▼

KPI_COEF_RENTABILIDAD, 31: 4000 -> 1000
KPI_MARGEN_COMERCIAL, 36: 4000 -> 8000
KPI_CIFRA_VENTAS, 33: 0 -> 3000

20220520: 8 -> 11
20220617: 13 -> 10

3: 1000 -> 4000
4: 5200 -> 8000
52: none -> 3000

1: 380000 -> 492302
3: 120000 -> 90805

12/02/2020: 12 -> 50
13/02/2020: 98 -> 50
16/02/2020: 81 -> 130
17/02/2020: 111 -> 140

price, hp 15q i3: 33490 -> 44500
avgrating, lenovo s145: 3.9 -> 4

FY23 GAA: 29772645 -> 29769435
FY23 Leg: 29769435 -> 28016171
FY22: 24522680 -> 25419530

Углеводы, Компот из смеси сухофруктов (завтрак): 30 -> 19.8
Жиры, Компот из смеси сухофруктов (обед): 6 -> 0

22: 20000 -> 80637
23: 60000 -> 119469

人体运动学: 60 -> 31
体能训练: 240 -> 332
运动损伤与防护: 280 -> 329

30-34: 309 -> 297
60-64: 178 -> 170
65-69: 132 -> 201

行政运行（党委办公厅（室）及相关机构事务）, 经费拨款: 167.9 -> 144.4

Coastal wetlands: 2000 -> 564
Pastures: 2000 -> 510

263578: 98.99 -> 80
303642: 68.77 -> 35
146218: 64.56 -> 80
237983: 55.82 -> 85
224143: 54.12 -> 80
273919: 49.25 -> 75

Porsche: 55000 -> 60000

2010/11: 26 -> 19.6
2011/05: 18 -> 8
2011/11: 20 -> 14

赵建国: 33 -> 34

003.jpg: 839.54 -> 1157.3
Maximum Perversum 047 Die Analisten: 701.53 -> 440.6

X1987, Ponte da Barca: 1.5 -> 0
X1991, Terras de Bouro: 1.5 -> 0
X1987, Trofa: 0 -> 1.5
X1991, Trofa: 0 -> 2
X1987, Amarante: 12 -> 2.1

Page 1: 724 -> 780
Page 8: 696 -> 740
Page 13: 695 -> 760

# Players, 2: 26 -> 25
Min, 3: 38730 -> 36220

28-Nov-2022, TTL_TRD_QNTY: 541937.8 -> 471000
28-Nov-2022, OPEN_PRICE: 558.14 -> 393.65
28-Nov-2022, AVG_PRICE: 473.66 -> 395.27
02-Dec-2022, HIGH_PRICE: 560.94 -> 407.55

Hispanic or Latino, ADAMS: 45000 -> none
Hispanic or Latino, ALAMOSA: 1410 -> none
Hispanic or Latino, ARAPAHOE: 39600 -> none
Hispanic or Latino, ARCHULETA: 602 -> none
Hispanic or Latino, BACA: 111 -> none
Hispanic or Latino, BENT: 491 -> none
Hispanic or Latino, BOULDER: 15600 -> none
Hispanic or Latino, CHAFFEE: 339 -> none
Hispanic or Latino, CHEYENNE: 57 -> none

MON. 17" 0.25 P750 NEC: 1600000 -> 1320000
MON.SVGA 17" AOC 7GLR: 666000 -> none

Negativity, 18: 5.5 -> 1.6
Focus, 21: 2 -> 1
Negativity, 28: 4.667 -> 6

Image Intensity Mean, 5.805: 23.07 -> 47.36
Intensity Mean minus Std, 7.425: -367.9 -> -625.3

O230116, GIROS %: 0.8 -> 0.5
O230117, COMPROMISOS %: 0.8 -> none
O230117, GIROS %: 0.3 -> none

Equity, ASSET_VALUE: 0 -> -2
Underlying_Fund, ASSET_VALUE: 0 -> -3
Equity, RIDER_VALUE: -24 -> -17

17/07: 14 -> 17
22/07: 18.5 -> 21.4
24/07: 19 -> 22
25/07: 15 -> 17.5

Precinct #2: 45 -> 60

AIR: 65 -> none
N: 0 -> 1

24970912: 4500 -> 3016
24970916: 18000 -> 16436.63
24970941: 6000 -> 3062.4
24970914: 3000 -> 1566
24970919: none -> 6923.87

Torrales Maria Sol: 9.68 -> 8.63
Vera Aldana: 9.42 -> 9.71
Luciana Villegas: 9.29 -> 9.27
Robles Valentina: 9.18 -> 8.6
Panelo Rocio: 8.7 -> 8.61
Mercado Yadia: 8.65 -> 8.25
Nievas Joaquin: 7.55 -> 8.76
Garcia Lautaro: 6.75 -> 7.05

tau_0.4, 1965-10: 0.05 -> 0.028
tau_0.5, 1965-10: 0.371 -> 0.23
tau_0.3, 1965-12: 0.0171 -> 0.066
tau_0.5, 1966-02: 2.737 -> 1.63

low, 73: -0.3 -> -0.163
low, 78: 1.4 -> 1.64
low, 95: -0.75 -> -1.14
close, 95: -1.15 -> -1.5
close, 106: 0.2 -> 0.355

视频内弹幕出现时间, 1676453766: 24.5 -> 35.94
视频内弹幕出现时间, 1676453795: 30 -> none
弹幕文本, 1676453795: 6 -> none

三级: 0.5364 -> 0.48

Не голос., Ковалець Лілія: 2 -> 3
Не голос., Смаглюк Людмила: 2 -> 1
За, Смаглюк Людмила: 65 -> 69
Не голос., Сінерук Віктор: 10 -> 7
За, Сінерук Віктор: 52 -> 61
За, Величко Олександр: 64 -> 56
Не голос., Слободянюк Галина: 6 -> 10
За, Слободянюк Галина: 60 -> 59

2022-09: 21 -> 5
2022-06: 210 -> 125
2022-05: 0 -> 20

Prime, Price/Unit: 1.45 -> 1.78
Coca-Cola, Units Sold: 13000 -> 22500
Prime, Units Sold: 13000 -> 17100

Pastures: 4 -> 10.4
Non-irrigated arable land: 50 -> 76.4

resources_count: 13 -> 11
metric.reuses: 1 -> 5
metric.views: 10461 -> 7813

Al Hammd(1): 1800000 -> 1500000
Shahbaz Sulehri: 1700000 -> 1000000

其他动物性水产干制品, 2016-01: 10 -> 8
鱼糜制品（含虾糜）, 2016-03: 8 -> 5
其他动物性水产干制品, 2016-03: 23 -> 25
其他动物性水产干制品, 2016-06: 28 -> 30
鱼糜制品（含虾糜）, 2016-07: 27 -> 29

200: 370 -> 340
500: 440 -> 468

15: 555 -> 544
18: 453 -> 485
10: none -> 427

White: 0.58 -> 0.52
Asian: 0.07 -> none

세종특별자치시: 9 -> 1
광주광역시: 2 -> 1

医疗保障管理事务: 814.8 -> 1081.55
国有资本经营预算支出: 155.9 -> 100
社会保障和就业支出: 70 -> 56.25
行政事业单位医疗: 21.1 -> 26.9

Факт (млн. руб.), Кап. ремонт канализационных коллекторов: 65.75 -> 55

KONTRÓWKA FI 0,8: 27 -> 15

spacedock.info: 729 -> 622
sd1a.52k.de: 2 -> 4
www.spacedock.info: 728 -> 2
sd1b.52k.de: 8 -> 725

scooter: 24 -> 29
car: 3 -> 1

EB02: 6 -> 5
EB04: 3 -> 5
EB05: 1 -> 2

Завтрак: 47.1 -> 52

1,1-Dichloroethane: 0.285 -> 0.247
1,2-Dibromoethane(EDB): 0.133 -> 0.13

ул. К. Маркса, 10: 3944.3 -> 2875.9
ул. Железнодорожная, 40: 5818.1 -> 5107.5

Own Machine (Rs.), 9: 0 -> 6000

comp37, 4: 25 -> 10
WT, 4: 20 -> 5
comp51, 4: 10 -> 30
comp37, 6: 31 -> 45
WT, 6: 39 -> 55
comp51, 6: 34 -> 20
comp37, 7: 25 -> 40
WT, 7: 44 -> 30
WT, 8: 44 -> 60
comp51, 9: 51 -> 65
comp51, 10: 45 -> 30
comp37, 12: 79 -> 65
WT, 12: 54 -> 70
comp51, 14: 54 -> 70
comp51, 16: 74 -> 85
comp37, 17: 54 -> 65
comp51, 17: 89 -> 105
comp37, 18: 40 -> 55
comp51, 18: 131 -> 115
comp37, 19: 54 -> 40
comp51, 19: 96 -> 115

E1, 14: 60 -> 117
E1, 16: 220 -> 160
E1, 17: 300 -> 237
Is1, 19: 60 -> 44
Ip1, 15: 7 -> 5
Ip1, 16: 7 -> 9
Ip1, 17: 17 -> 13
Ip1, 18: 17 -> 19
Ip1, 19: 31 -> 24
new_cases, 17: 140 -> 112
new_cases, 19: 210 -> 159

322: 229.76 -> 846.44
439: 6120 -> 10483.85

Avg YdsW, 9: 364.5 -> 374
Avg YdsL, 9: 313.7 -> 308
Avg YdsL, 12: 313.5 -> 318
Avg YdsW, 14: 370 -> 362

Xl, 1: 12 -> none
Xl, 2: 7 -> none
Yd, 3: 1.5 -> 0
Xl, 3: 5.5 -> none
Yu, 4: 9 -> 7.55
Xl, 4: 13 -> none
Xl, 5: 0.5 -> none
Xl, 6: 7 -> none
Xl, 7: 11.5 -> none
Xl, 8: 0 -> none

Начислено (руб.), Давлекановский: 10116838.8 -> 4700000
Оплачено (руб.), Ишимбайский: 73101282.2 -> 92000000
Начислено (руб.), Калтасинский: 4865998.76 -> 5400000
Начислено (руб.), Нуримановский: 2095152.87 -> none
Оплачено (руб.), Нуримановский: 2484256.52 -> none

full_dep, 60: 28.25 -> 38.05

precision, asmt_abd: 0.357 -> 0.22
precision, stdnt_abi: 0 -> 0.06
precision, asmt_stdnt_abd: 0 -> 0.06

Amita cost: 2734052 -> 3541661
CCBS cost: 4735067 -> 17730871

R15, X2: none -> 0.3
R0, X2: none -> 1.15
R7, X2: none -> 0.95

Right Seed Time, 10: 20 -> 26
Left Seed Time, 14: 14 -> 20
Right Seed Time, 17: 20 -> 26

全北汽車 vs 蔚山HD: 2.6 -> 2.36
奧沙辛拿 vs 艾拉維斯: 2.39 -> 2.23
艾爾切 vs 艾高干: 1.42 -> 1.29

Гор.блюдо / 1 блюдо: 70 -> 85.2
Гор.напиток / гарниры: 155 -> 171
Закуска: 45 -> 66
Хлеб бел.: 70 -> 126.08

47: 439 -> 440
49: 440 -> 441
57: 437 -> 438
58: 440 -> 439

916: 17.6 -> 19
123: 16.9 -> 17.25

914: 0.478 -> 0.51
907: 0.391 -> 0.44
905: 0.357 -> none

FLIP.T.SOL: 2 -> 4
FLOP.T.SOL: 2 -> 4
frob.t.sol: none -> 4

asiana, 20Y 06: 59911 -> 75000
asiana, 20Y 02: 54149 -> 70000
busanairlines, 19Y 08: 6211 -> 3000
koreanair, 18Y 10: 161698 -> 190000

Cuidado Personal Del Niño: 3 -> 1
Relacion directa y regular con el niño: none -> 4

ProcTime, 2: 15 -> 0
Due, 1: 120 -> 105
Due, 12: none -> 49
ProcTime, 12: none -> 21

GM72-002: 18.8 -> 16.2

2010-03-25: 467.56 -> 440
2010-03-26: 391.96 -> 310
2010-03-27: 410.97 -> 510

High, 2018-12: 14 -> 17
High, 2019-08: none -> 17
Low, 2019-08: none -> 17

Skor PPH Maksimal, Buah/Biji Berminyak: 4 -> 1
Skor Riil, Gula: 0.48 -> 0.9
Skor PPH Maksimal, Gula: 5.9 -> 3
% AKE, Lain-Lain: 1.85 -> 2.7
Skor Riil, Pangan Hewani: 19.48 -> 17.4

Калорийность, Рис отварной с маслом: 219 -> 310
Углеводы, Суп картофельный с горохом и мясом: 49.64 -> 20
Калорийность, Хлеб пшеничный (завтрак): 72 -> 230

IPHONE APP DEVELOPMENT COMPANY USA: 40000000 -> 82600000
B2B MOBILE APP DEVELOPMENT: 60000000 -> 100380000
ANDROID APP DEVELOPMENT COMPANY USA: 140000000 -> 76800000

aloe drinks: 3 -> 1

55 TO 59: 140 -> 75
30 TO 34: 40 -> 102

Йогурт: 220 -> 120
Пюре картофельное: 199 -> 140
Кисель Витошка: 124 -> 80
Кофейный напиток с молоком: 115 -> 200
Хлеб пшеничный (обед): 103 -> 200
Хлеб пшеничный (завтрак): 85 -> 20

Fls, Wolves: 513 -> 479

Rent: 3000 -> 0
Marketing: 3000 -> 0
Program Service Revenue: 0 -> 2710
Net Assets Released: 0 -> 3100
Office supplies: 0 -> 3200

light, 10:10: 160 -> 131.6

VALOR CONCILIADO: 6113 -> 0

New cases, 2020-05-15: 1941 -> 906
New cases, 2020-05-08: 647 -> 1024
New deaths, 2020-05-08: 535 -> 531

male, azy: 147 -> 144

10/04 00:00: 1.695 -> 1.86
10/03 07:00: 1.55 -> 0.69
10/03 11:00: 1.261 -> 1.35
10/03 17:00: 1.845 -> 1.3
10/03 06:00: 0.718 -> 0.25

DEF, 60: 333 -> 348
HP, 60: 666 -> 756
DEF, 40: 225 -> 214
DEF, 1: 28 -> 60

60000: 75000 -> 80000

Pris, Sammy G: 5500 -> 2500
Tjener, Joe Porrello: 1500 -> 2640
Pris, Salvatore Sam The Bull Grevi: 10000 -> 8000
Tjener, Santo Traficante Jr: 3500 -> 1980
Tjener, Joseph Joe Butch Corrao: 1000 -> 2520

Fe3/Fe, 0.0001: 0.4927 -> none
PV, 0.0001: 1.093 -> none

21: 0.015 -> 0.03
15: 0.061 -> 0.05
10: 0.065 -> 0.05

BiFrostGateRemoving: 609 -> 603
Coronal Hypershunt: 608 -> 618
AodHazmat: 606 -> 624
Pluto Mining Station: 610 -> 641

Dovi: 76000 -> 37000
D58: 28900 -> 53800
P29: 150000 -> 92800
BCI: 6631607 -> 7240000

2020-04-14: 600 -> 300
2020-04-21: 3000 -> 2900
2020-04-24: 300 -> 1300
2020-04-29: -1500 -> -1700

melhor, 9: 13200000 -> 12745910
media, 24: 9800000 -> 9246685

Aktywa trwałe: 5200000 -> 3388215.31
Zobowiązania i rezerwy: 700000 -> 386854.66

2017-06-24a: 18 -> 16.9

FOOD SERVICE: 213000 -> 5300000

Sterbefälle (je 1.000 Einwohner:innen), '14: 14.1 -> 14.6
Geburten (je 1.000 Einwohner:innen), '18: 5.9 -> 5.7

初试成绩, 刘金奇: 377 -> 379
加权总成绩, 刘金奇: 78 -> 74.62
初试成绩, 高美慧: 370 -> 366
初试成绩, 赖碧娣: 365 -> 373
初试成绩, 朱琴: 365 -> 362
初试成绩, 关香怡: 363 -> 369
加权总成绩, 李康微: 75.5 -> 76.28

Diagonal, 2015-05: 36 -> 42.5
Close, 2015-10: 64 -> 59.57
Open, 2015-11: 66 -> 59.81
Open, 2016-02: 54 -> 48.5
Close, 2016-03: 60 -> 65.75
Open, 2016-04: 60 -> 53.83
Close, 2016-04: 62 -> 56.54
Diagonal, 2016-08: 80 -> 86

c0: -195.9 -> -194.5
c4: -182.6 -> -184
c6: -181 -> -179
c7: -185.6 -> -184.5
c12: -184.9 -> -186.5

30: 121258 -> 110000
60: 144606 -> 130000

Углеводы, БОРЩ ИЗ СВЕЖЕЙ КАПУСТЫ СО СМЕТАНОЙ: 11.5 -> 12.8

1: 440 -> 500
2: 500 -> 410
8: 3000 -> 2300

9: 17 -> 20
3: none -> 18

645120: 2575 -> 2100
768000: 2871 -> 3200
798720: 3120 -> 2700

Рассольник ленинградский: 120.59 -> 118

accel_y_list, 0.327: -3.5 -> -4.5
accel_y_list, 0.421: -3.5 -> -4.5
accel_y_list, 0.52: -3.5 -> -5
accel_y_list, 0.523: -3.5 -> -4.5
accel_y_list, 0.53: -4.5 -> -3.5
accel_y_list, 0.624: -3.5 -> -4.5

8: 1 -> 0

▲

• [Task description]: Write only the number of lines in the material above where the string "Оплачено" occurs.

• [Answer for the task]: 2